To make this work, the beginning of those glitchy microprograms must have some means of moving away from them. To do this, every unused microprogram also starts with a fetch cycle. Hopefully, the fetch cycle will alter the IR and move us to a proper microprogram. Even if not, though, the PC will be stepped and this will increase our changes dramatically. The executed program is likely to be hosed at that point, but at least a test harness will detect this and the microcode bug will be fixed.

B5.9. The Microcode Assembler

Most microcode formats are usually assembled using helper software of various types. The CFT microcode was prepared with mcasm, a microcode assembler I wrote for this express task, but probably of use in other similar tasks.

The assembler is written in Python. It provides macro and preprocessing facilities using the GNU C Preprocessor, which is provided with the free GNU C Compiler. To make syntax highlighting easier, and also to play well with the C Preprocessor, the assembler's syntax borrows numerous elements from C.

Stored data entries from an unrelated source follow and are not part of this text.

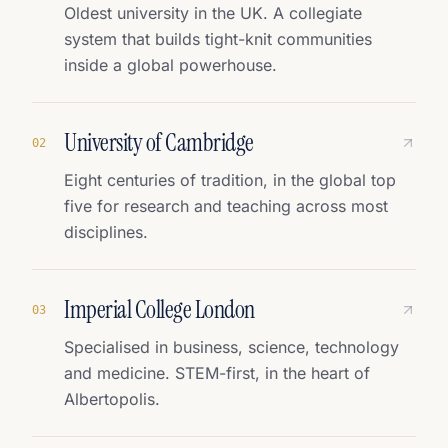
Oldest university in the UK. A collegiate
system that builds tight-knit communities
inside a global powerhouse.
University of Cambridge
0
2
Eight centuries of tradition, in the global top
five for research and teaching across most
disciplines.
Imperial College London
0
3
Specialised in business, science, technology
and medicine. STEM-first, in the heart of
Albertopolis.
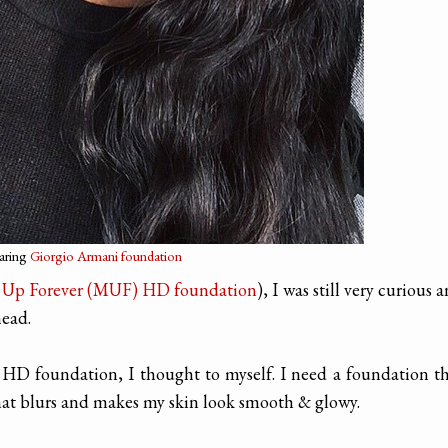
earing
Giorgio Armani foundation
Up Forever (MUF) HD foundation
), I was still very curious 
head.
 HD foundation, I thought to myself. I need a foundation t
that blurs and makes my skin look smooth & glowy.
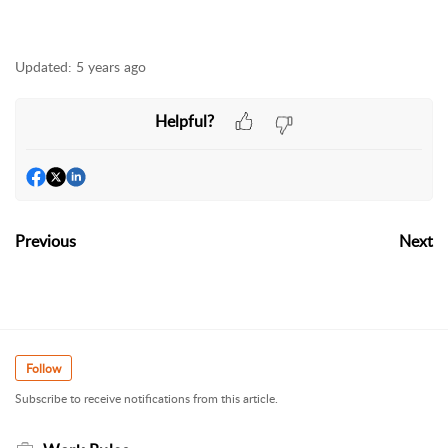
Updated:
5 years ago
Helpful?
Previous
Next
Follow
Subscribe to receive notifications from this article.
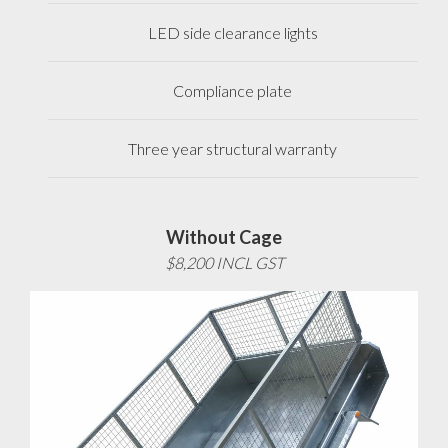
LED side clearance lights
Compliance plate
Three year structural warranty
Without Cage
$8,200 INCL GST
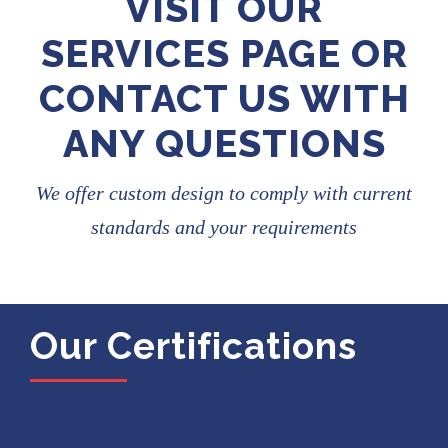
VISIT OUR
SERVICES PAGE OR
CONTACT US WITH
ANY QUESTIONS
We offer custom design to comply with current
standards and your requirements
Our Certifications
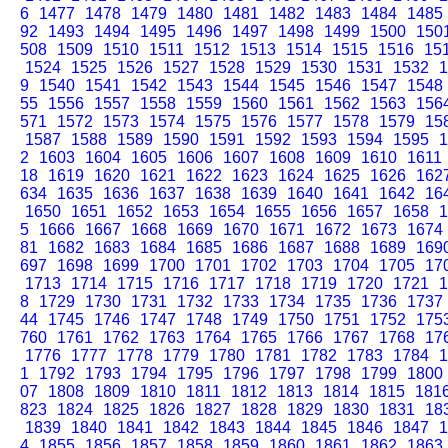
6
1477
1478
1479
1480
1481
1482
1483
1484
1485
92
1493
1494
1495
1496
1497
1498
1499
1500
150
508
1509
1510
1511
1512
1513
1514
1515
1516
15
1524
1525
1526
1527
1528
1529
1530
1531
1532
1
9
1540
1541
1542
1543
1544
1545
1546
1547
1548
55
1556
1557
1558
1559
1560
1561
1562
1563
156
571
1572
1573
1574
1575
1576
1577
1578
1579
15
1587
1588
1589
1590
1591
1592
1593
1594
1595
1
2
1603
1604
1605
1606
1607
1608
1609
1610
1611
18
1619
1620
1621
1622
1623
1624
1625
1626
162
634
1635
1636
1637
1638
1639
1640
1641
1642
16
1650
1651
1652
1653
1654
1655
1656
1657
1658
1
5
1666
1667
1668
1669
1670
1671
1672
1673
1674
81
1682
1683
1684
1685
1686
1687
1688
1689
169
697
1698
1699
1700
1701
1702
1703
1704
1705
17
1713
1714
1715
1716
1717
1718
1719
1720
1721
1
8
1729
1730
1731
1732
1733
1734
1735
1736
1737
44
1745
1746
1747
1748
1749
1750
1751
1752
175
760
1761
1762
1763
1764
1765
1766
1767
1768
17
1776
1777
1778
1779
1780
1781
1782
1783
1784
1
1
1792
1793
1794
1795
1796
1797
1798
1799
1800
07
1808
1809
1810
1811
1812
1813
1814
1815
181
823
1824
1825
1826
1827
1828
1829
1830
1831
18
1839
1840
1841
1842
1843
1844
1845
1846
1847
1
4
1855
1856
1857
1858
1859
1860
1861
1862
1863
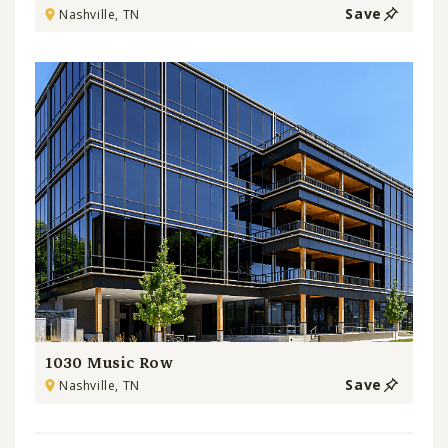
Save
Nashville, TN
1030 Music Row
Save
Nashville, TN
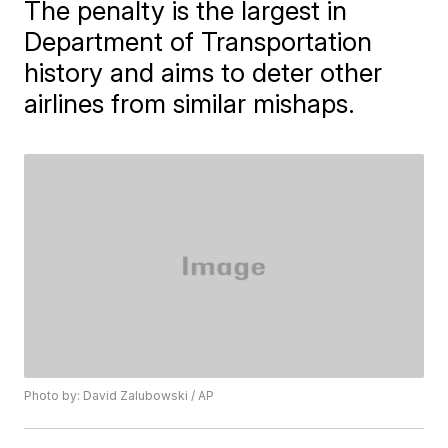
The penalty is the largest in
Department of Transportation
history and aims to deter other
airlines from similar mishaps.
Photo by: David Zalubowski / AP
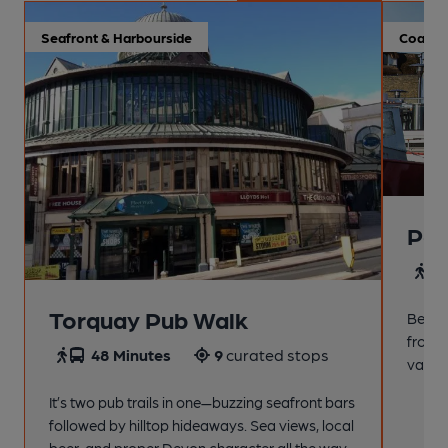
Seafront & Harbourside
Coastal
Pai
4
Torquay Pub Walk
Beach
from t
48 Minutes
9
curated stops
variet
It’s two pub trails in one—buzzing seafront bars
followed by hilltop hideaways. Sea views, local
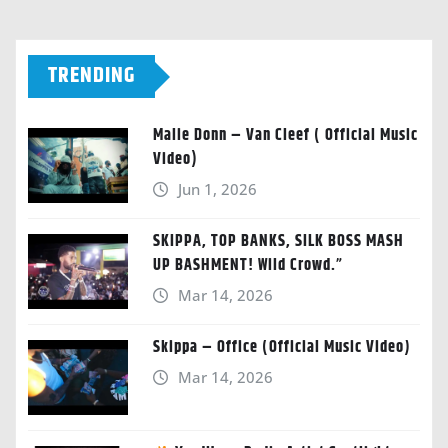
TRENDING
Malie Donn – Van Cleef ( Official Music
Video)
Jun 1, 2026
SKIPPA, TOP BANKS, SILK BOSS MASH
UP BASHMENT! Wild Crowd.”
Mar 14, 2026
Skippa – Office (Official Music Video)
Mar 14, 2026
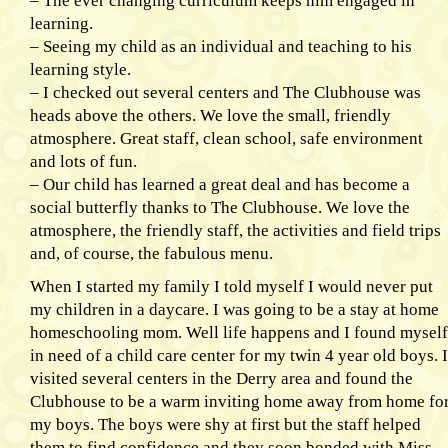
– The ever changing curriculum keeps him engaged in
learning.
– Seeing my child as an individual and teaching to his
learning style.
– I checked out several centers and The Clubhouse was
heads above the others. We love the small, friendly
atmosphere. Great staff, clean school, safe environment
and lots of fun.
– Our child has learned a great deal and has become a
social butterfly thanks to The Clubhouse. We love the
atmosphere, the friendly staff, the activities and field trips
and, of course, the fabulous menu.
When I started my family I told myself I would never put
my children in a daycare. I was going to be a stay at home
homeschooling mom. Well life happens and I found myself
in need of a child care center for my twin 4 year old boys. I
visited several centers in the Derry area and found the
Clubhouse to be a warm inviting home away from home fo
my boys. The boys were shy at first but the staff helped
them to find confidence and they soon bonded with Miss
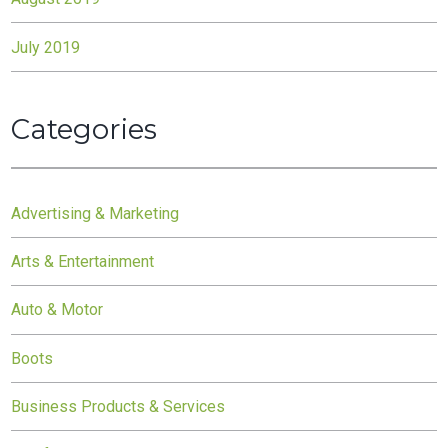
July 2019
Categories
Advertising & Marketing
Arts & Entertainment
Auto & Motor
Boots
Business Products & Services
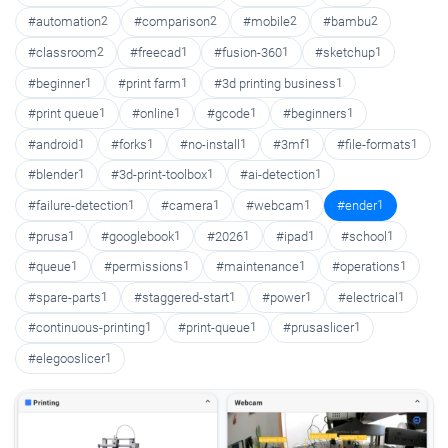
#automation
2
#comparison
2
#mobile
2
#bambu
2
#classroom
2
#freecad
1
#fusion-360
1
#sketchup
1
#beginner
1
#print farm
1
#3d printing business
1
#print queue
1
#online
1
#gcode
1
#beginners
1
#android
1
#forks
1
#no-install
1
#3mf
1
#file-formats
1
#blender
1
#3d-print-toolbox
1
#ai-detection
1
#failure-detection
1
#camera
1
#webcam
1
#ender
1
#prusa
1
#googlebook
1
#2026
1
#ipad
1
#school
1
#queue
1
#permissions
1
#maintenance
1
#operations
1
#spare-parts
1
#staggered-start
1
#power
1
#electrical
1
#continuous-printing
1
#print-queue
1
#prusaslicer
1
#elegooslicer
1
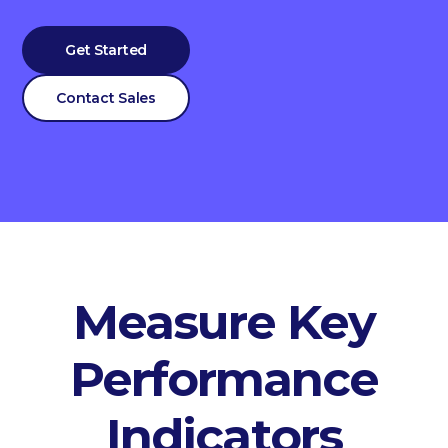
Get Started
Contact Sales
Measure Key
Performance
Indicators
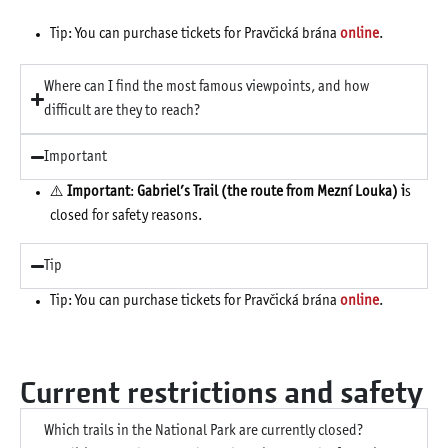
Tip: You can purchase tickets for Pravčická brána
online
.
Where can I find the most famous viewpoints, and how
difficult are they to reach?
Important
⚠️
Important
:
Gabriel’s Trail (the route from Mezní Louka) i
s
closed for safety reasons.
Tip
Tip: You can purchase tickets for Pravčická brána
online
.
Current restrictions and safety
Which trails in the National Park are currently closed?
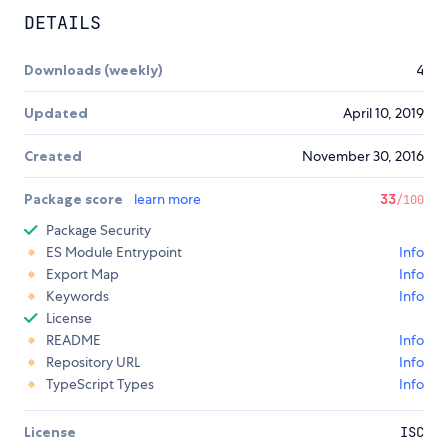
DETAILS
Downloads (weekly)
4
Updated
April 10, 2019
Created
November 30, 2016
Package score
learn more
33
/100
Package Security
ES Module Entrypoint
Info
Export Map
Info
Keywords
Info
License
README
Info
Repository URL
Info
TypeScript Types
Info
License
ISC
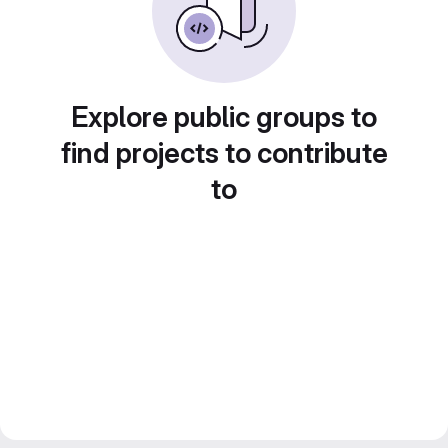
Explore public groups to
find projects to contribute
to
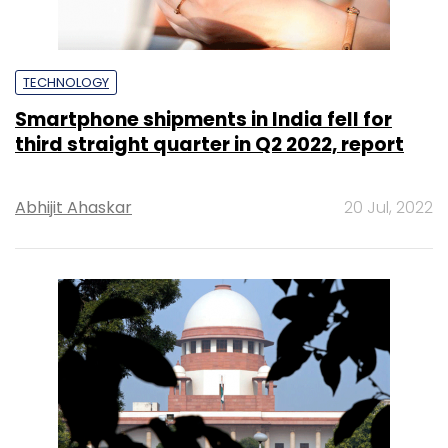
TECHNOLOGY
Smartphone shipments in India fell for
third straight quarter in Q2 2022, report
Abhijit Ahaskar
20 Jul, 2022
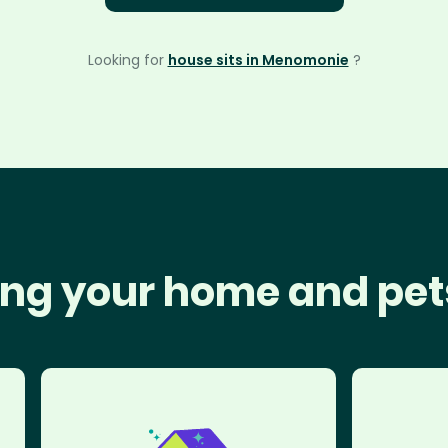
Looking for
house sits in Menomonie
?
ng your home and pet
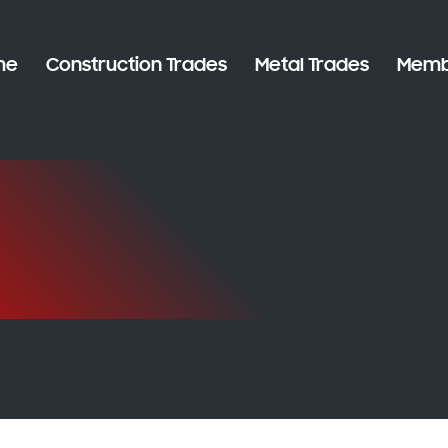
me
Construction Trades
Metal Trades
Memb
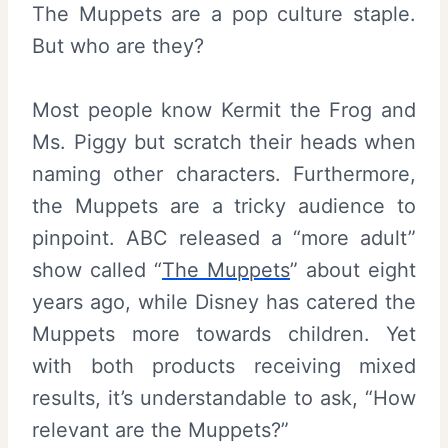
The Muppets are a pop culture staple.
But who are they?
Most people know Kermit the Frog and
Ms. Piggy but scratch their heads when
naming other characters. Furthermore,
the Muppets are a tricky audience to
pinpoint. ABC released a “more adult”
show called “
The Muppets
” about eight
years ago, while Disney has catered the
Muppets more towards children. Yet
with both products receiving mixed
results, it’s understandable to ask, “How
relevant are the Muppets?”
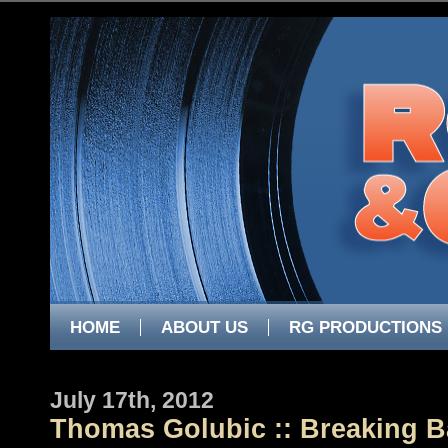
HOME
ABOUT US
RG PRODUCTIONS
July 17th, 2012
Thomas Golubic :: Breaking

The macro facilities allow common tasks like memory cycles to be repeated without the possibility of minor errors that could introduce processor bugs.

The assembler is capable of providing diagnostic output about the quality of the code, and generates binary images of as many ROMs as are required to store the wide micro-instructions.

B5.10. Testing

Testing of the microcode happens in triplicate:

I use a Verilog model of the processor (and some basic peripherals) to run a wide number of tests, in hardware testing fashion: test all combinations of everything, as far as that's possible. Errors are fixed in the Verilog models and microcode, and also fixed on the processor.
The same tests are run on the emulated computer to fix potential issues with the emulator and keep the Verilog and C emulators in sync. This is much faster than the Verilog version.
Finally, the same tests are pushed to the working processor using the Debugging Front Panel (DFP) system for in-system testing to keep the hardware in sync with its virtual counterparts.